Opinión | EL REVÉS Y EL DERECHO

Arte de bajarse en Atocha

 Leiva y Travis Birds homenajean a las víctimas del 11-M con una versión de 'Yo me bajo en Atocha', de Sabina

Fernando León de Aranoa, con Leiva.

Fernando León de Aranoa, con Leiva. / EFE

Hace algunas madrugadas vi caminar por las sombras ya iluminadas de la Estación Almudena Grandes de Atocha a uno de los artistas más importantes de este tiempo, Fernando León de Aranoa, a quien se deben películas emocionantes y documentales que han hecho mejor la historia de nuestras vidas como espectadores. Imaginé, como periodista que soy, que él estaría allí yendo, como los otros transeúntes, en busca de una obra de arte próxima, y que a su lado llevaba a una mujer que le ayudaba a establecer todos los elementos que son imprescindibles para hacer de una idea una gran película. O lo que fuera.

De pronto el cineasta y su acompañante se perdieron en los adentros de esa estación sin fin, a la que estos días se ha mirado, otra vez, como el hueco horrible de cientos de argumentos para el recuerdo del llanto. En ese momento no se me ocurrió qué destino aguardaba a León de Aranoa en el cumplimiento de ese trayecto. Hasta que este lunes 11 de marzo, en el aniversario número veinte de la matanza de Atocha, se anunció que el telediario que dirige Marta Carazo iba a tener como episodio final, tan emocionante, lo que imaginó el director de cine y que, obviamente, había estado dirigiendo esa mañana, o aquella madrugada.

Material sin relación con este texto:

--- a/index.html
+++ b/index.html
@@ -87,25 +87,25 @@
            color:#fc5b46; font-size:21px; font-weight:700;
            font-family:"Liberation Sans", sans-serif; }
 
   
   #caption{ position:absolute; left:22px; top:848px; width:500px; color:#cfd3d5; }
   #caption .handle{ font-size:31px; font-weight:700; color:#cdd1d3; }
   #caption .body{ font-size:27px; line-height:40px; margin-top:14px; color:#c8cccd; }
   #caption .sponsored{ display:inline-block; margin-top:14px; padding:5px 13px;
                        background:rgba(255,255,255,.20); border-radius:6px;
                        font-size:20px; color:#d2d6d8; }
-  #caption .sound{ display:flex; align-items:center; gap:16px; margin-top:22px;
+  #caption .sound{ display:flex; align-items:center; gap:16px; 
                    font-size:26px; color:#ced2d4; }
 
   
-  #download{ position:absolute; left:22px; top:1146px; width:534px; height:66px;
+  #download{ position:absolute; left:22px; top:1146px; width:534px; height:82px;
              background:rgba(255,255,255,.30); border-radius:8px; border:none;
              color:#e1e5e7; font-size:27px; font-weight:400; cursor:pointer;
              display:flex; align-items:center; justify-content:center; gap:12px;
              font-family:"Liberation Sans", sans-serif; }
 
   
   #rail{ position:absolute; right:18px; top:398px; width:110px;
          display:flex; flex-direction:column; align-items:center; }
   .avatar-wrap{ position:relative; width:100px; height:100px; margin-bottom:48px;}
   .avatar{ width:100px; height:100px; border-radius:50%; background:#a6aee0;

Aquel suceso ha marcado la vida española en muchos sentidos, en el ámbito, ya se sabe, de la generosidad y también en el de la mezquindad, porque sigue costando que quienes desde el principio de aquel desastre buscaron culpables distintos a los que poco a poco fueron evidentes dejen sus renglones torcidos para abrazar la horrible verdad. La verdad horrible hubiera sido quien hubiera sido responsable de esta tragedia que ahora revive como una pesadilla sin remedio.

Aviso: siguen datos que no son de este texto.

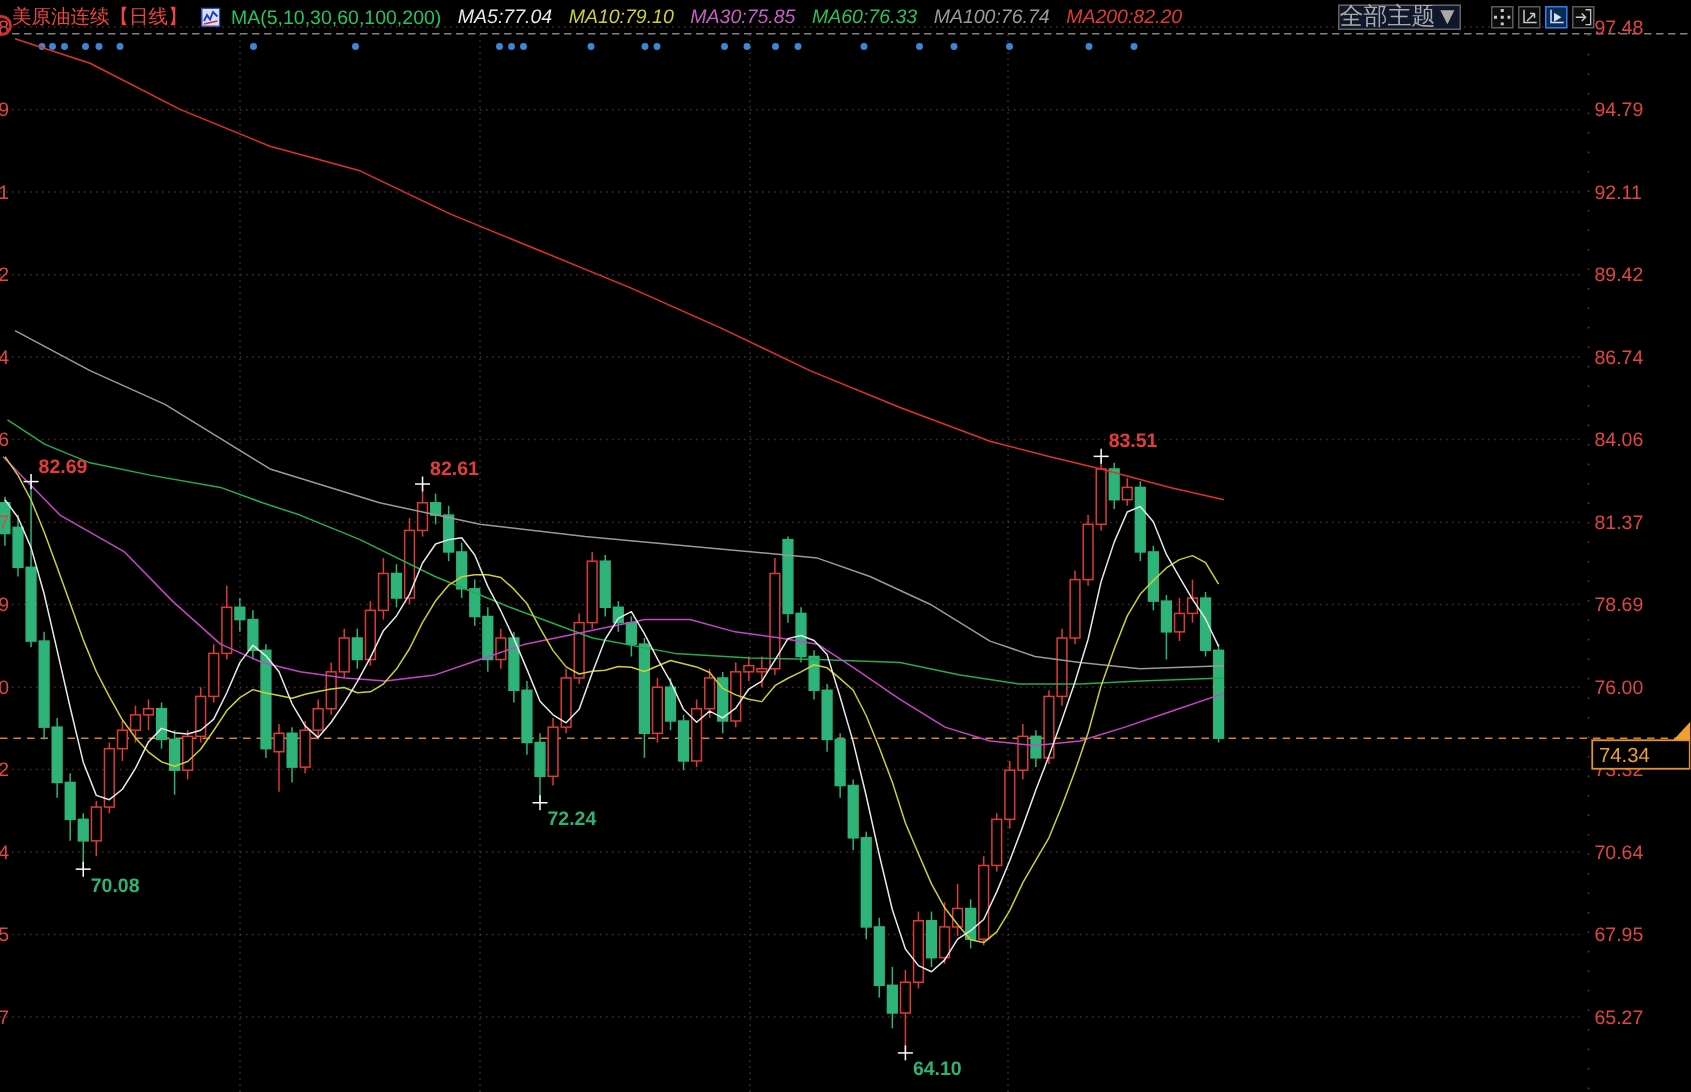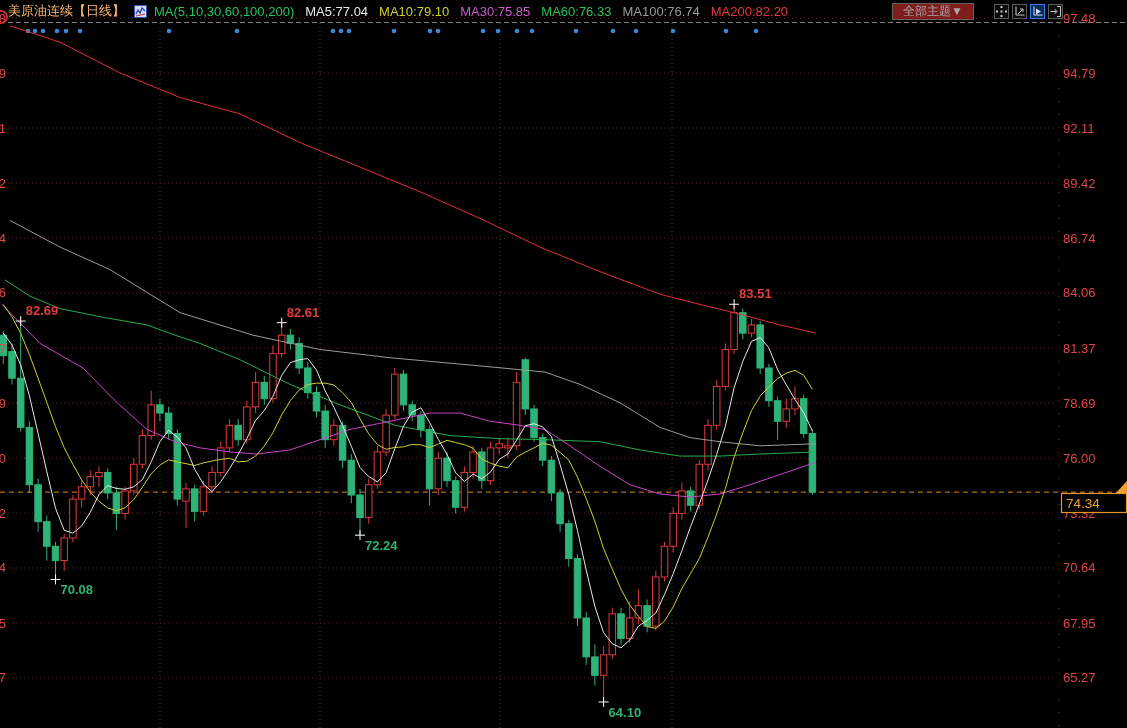--- a/index.html
+++ b/index.html
@@ -2,27 +2,27 @@
 <html><head>
 <meta charset="utf-8">
 <style>
   html,body{margin:0;padding:0;background:#000;}
   body{width:1127px;height:728px;overflow:hidden;font-family:"Liberation Sans",sans-serif;}
   .app{position:relative;width:1127px;height:728px;background:#000;}
   #chart-svg{position:absolute;left:0;top:0;}
   #chart-svg text{font-family:"Liberation Sans",sans-serif;}
   .header{position:absolute;left:0;top:0;width:1127px;height:22px;display:flex;align-items:center;z-index:5;background:transparent;}
   .corner-frag{position:absolute;left:-6px;top:10px;width:10px;height:10px;border:2px solid #c92f2f;border-radius:50%;}
-  .title{color:#fdba74;font-size:13px;margin-left:8px;white-space:nowrap;}
+  .title{color:#ef4444;font-size:13px;margin-left:8px;white-space:nowrap;}
   .mini-icon{margin-left:9px;display:inline-flex;}
   .ma-label{color:#22c55e;font-size:13px;margin-left:7px;white-space:nowrap;}
-  .leg{font-size:13px;margin-left:11px;white-space:nowrap;}
+  .leg{font-size:13px;margin-left:11px;white-space:nowrap;font-style:italic;}
   .right{margin-left:auto;margin-right:64px;display:flex;align-items:center;}
   .dropdown{width:80px;height:15px;line-height:15px;border:1px solid #636363;color:#a9a9a9;
-            font-size:12px;text-align:center;background:#7f1d1d;cursor:pointer;}
+            font-size:16px;text-align:center;background:#0f172a;cursor:pointer;}
   .toolbar{display:flex;margin-left:17px;}
   .tool-btn{width:15px;height:15px;margin-left:3px;border:1px solid #5a5a5a;background:#0c0c0c;
             display:flex;align-items:center;justify-content:center;padding:0;cursor:pointer;}
   .tool-btn.active{border-color:#2f7fe8;background:#0b2b55;}
 </style>
 </head>
 <body>
 
 <div class="app">
   <svg id="chart-svg" width="1127" height="728">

La tragedia está ahí, no es historia mientras una gota sola de sangre siga bajando por la escalera triste de la vida. En esta ocasión, a los veinte años del suceso que conmocionó al mundo entero, frente a los desafueros de los que se burlaron y se burlan de la verdad real, para llevar el mochuelo de la mentira a su olivo, ha habido de todo. Quienes siguen afirmando que no es cierto lo que es verdad judicial, los que estiman oportuno seguir contando que lo que pasó fue otra cosa, en función de los intereses políticos de entonces (y de ahora), han mantenido sus tesis. Erre que erre. No ha importado que jueces que actuaron entonces, así como importantes policías o investigadores de aquel tiempo, hayan mantenido que lo que pasó tuvo sus culpables, y solo esos culpables: ellos han seguido haciendo valer su verdad, es decir, su mentira, periodística o policiaca o política, para burlar (y burlarse de) la realidad que ya no discuten sino los aprovechados de la nada.

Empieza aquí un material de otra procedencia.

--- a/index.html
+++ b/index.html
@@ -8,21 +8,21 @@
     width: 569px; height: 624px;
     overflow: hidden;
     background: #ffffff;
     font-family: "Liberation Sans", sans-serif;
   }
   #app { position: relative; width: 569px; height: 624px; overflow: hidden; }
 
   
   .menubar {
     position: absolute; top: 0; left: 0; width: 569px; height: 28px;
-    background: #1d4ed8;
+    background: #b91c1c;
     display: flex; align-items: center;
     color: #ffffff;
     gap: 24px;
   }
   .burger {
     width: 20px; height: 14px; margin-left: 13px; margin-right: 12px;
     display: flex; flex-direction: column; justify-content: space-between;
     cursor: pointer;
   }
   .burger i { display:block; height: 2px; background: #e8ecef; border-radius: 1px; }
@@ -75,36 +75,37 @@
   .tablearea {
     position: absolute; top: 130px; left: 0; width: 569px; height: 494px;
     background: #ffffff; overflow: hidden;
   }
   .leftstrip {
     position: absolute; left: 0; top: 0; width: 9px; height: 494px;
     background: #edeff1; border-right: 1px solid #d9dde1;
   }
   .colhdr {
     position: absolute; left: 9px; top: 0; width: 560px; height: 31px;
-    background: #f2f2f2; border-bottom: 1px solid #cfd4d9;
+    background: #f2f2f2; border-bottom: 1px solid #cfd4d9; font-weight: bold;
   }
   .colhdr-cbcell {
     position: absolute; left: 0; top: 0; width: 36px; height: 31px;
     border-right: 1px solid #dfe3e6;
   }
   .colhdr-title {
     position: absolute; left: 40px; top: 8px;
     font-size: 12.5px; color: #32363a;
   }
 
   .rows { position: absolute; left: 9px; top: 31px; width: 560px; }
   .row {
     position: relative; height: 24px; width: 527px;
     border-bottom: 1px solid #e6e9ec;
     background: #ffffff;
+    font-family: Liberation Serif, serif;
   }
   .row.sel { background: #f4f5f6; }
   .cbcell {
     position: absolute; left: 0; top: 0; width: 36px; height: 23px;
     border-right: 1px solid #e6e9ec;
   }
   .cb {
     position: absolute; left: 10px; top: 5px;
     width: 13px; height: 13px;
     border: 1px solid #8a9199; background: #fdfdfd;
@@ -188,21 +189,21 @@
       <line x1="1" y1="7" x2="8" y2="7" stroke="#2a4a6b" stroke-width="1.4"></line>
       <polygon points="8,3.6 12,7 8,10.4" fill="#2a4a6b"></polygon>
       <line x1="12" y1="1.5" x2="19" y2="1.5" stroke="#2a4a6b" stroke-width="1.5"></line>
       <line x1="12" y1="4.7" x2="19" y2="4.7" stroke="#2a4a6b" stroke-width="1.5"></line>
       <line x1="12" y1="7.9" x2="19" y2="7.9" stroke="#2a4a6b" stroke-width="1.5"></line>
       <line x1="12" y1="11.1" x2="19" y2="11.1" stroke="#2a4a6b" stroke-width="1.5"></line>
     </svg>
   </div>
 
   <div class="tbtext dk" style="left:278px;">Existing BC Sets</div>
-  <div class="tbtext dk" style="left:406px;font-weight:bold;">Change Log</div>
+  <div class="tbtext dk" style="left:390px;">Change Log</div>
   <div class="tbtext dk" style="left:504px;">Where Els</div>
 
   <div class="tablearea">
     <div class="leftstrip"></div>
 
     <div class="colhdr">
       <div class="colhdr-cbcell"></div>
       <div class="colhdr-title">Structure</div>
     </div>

A aquella tragedia que ya nadie puede remediar, ni revertir, se sumó, pues, la tergiversación, con los efectos terribles que se han abierto paso como un fenómeno de manipulación que descalabró la conversación nacional hasta términos que ahora son latentes, terribles, desgraciados.

España no se merece esta situación, pero las consecuencias de la mezquindad negacionista están ahí, son evidentes, y ahora es muy difícil hacer que convivan unos con otros simplemente porque unos y otros son partidarios, unos a machamartillo, otros porque la justicia ya dejó dicho qué pasó, de realidades distintas. Una sucedió, fue la realidad, la otra es una ensoñación ruin que no sirve a nadie, la otra es la terrible verdad, y no hay otra.

De todo esto se ha dicho de nuevo de todo en esta conmemoración terrible. Cuando aparecieron Leiva y Travis Birds entre los trenes cantando esa melodía bellísima de Sabina, Yo me bajo en Atocha, al final del impresionante telediario de Marta Carazo (un Ondas, cualquier premio, debe aguardarle) sentí que Fernando León de Aranoa había traído al escenario de tanto dolor un abrazo que ojalá suene ya para siempre entre nosotros. No extraña, no extraña nada, que la idea haya sido inspirada por la mente de Carlos del Amor, que ha hecho de su modo de interpretar las imágenes contemporáneas un cuadro que merecería estar en el museo de la historia natural de la televisión.